## SOURCE DATA
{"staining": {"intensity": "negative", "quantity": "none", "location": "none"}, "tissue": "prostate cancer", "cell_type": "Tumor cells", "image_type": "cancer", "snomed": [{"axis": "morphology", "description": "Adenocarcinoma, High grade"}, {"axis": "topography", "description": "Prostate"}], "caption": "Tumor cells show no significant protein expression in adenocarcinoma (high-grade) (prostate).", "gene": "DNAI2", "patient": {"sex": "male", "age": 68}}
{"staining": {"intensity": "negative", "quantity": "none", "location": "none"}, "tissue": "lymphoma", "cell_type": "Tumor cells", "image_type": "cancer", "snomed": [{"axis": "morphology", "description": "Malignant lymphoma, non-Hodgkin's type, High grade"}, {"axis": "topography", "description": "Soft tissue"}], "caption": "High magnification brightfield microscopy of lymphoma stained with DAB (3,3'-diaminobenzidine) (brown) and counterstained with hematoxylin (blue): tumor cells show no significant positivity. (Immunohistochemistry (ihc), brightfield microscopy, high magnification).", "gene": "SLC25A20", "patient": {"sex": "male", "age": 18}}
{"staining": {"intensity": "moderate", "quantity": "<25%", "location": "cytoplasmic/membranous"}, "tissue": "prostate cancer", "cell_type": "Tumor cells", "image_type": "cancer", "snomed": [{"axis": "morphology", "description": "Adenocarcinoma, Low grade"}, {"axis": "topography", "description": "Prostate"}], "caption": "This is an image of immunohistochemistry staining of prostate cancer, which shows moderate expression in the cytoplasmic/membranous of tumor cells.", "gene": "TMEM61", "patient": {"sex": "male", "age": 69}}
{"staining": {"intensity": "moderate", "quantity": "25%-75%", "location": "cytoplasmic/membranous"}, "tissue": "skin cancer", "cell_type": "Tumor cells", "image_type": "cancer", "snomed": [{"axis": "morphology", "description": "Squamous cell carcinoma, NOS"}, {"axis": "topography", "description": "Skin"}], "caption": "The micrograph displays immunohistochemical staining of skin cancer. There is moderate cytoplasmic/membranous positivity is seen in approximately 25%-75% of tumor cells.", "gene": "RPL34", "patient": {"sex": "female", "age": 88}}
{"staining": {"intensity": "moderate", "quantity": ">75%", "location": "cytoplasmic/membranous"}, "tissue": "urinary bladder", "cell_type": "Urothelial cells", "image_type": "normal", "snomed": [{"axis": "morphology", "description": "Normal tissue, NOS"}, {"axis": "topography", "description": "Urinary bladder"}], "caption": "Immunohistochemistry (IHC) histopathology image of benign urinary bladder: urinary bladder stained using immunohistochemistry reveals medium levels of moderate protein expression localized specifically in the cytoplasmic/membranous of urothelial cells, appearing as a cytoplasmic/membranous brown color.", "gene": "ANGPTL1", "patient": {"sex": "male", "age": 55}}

## BRIEF
All the records above need to be set down again exactly as they were given.

## TASK SOLUTION
{"staining": {"intensity": "negative", "quantity": "none", "location": "none"}, "tissue": "prostate cancer", "cell_type": "Tumor cells", "image_type": "cancer", "snomed": [{"axis": "morphology", "description": "Adenocarcinoma, High grade"}, {"axis": "topography", "description": "Prostate"}], "caption": "Tumor cells show no significant protein expression in adenocarcinoma (high-grade) (prostate).", "gene": "DNAI2", "patient": {"sex": "male", "age": 68}}
{"staining": {"intensity": "negative", "quantity": "none", "location": "none"}, "tissue": "lymphoma", "cell_type": "Tumor cells", "image_type": "cancer", "snomed": [{"axis": "morphology", "description": "Malignant lymphoma, non-Hodgkin's type, High grade"}, {"axis": "topography", "description": "Soft tissue"}], "caption": "High magnification brightfield microscopy of lymphoma stained with DAB (3,3'-diaminobenzidine) (brown) and counterstained with hematoxylin (blue): tumor cells show no significant positivity. (Immunohistochemistry (ihc), brightfield microscopy, high magnification).", "gene": "SLC25A20", "patient": {"sex": "male", "age": 18}}
{"staining": {"intensity": "moderate", "quantity": "<25%", "location": "cytoplasmic/membranous"}, "tissue": "prostate cancer", "cell_type": "Tumor cells", "image_type": "cancer", "snomed": [{"axis": "morphology", "description": "Adenocarcinoma, Low grade"}, {"axis": "topography", "description": "Prostate"}], "caption": "This is an image of immunohistochemistry staining of prostate cancer, which shows moderate expression in the cytoplasmic/membranous of tumor cells.", "gene": "TMEM61", "patient": {"sex": "male", "age": 69}}
{"staining": {"intensity": "moderate", "quantity": "25%-75%", "location": "cytoplasmic/membranous"}, "tissue": "skin cancer", "cell_type": "Tumor cells", "image_type": "cancer", "snomed": [{"axis": "morphology", "description": "Squamous cell carcinoma, NOS"}, {"axis": "topography", "description": "Skin"}], "caption": "The micrograph displays immunohistochemical staining of skin cancer. There is moderate cytoplasmic/membranous positivity is seen in approximately 25%-75% of tumor cells.", "gene": "RPL34", "patient": {"sex": "female", "age": 88}}
{"staining": {"intensity": "moderate", "quantity": ">75%", "location": "cytoplasmic/membranous"}, "tissue": "urinary bladder", "cell_type": "Urothelial cells", "image_type": "normal", "snomed": [{"axis": "morphology", "description": "Normal tissue, NOS"}, {"axis": "topography", "description": "Urinary bladder"}], "caption": "Immunohistochemistry (IHC) histopathology image of benign urinary bladder: urinary bladder stained using immunohistochemistry reveals medium levels of moderate protein expression localized specifically in the cytoplasmic/membranous of urothelial cells, appearing as a cytoplasmic/membranous brown color.", "gene": "ANGPTL1", "patient": {"sex": "male", "age": 55}}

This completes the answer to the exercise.